Zielsetzung und Themenschwerpunkte
Die Ausarbeitung analysiert neutestamentliche Wundererzählungen aus der Perspektive der Disability Studies und beleuchtet kritisch die Darstellung von Behinderung in den biblischen Texten.
- Kritik an der Gleichsetzung von Heilung und Heil
- Die Konstruktion von „Normalität“ und die Stigmatisierung von Menschen mit Behinderung
- Religiöse Ausbeutung und die Verbindung von Behinderung mit Sünde und Strafe
- Die Notwendigkeit einer inklusiven Deutung von Wundererzählungen
- Die Bedeutung einer Revision der Begriffe „Heil“ und „Heilung“
Zusammenfassung der Kapitel
- Das erste Kapitel stellt die zentrale These der Disability-Perspektive dar, die Behinderung als gesellschaftliche Konstruktion begreift und die Darstellung von Heilung in den Wundererzählungen kritisch hinterfragt.
- Das zweite Kapitel analysiert die problematische Darstellung von Behinderung in den neutestamentlichen Texten, welche Menschen mit Behinderung als abweichend und als Objekte der Heilung und Normalisierung darstellt.
- Das dritte Kapitel beleuchtet die spirituellen und metaphorischen Deutungen der Heilungsgeschichte, die zu einer Ausbeutung von Menschen mit Behinderung führen können, indem ihre Erfahrungen für andere Zwecke instrumentalisiert werden.
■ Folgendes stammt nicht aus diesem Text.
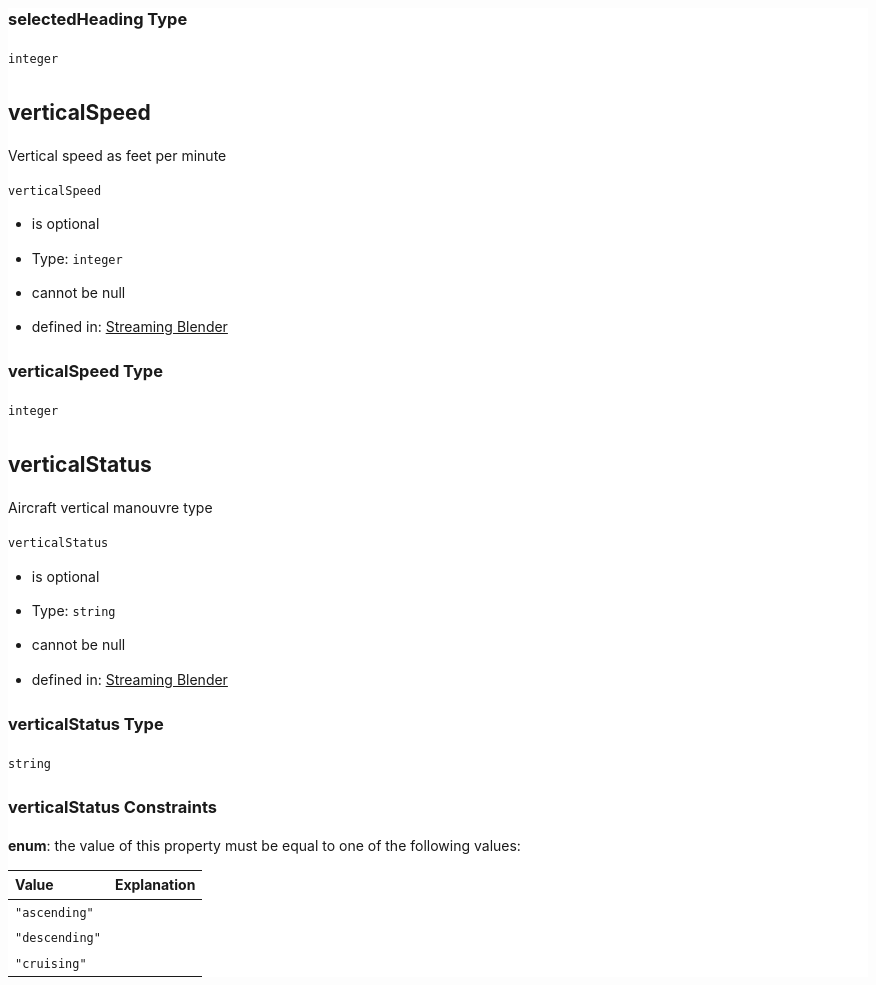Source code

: ### selectedHeading Type

`integer`

## verticalSpeed

Vertical speed as feet per minute

`verticalSpeed`

*   is optional

*   Type: `integer`

*   cannot be null

*   defined in: [Streaming Blender](blender-properties-flights-properties-verticalspeed.md "https://github.com/databeacon/level5-schemas/schemas/streamingBlender.json#/properties/flights/properties/verticalSpeed")

### verticalSpeed Type

`integer`

## verticalStatus

Aircraft vertical manouvre type

`verticalStatus`

*   is optional

*   Type: `string`

*   cannot be null

*   defined in: [Streaming Blender](blender-properties-flights-properties-verticalstatus.md "https://github.com/databeacon/level5-schemas/schemas/streamingBlender.json#/properties/flights/properties/verticalStatus")

### verticalStatus Type

`string`

### verticalStatus Constraints

**enum**: the value of this property must be equal to one of the following values:

| Value          | Explanation |
| :------------- | :---------- |
| `"ascending"`  |             |
| `"descending"` |             |
| `"cruising"`   |             |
- Das vierte Kapitel fordert eine Revision des Begriffs "Heilung" und eine Unterscheidung zwischen medizinischer und sozialer Heilung, wobei letztere als Inklusion verstanden wird.
- Das fünfte Kapitel plädiert für eine inklusive Deutung der Wundererzählungen, die Behinderungen nicht als Defizite, sondern als Teil der menschlichen Vielfalt betrachtet.
Schlüsselwörter
Disability-Perspektive, Heilungswunder, Inklusion, Exklusion, Normalität, Behinderung, Theologie, Bibel, Neutestamentliche Texte, Kritik, Deutung, Befreiungstheologie, soziale Heilung, spirituelle Ausbeutung.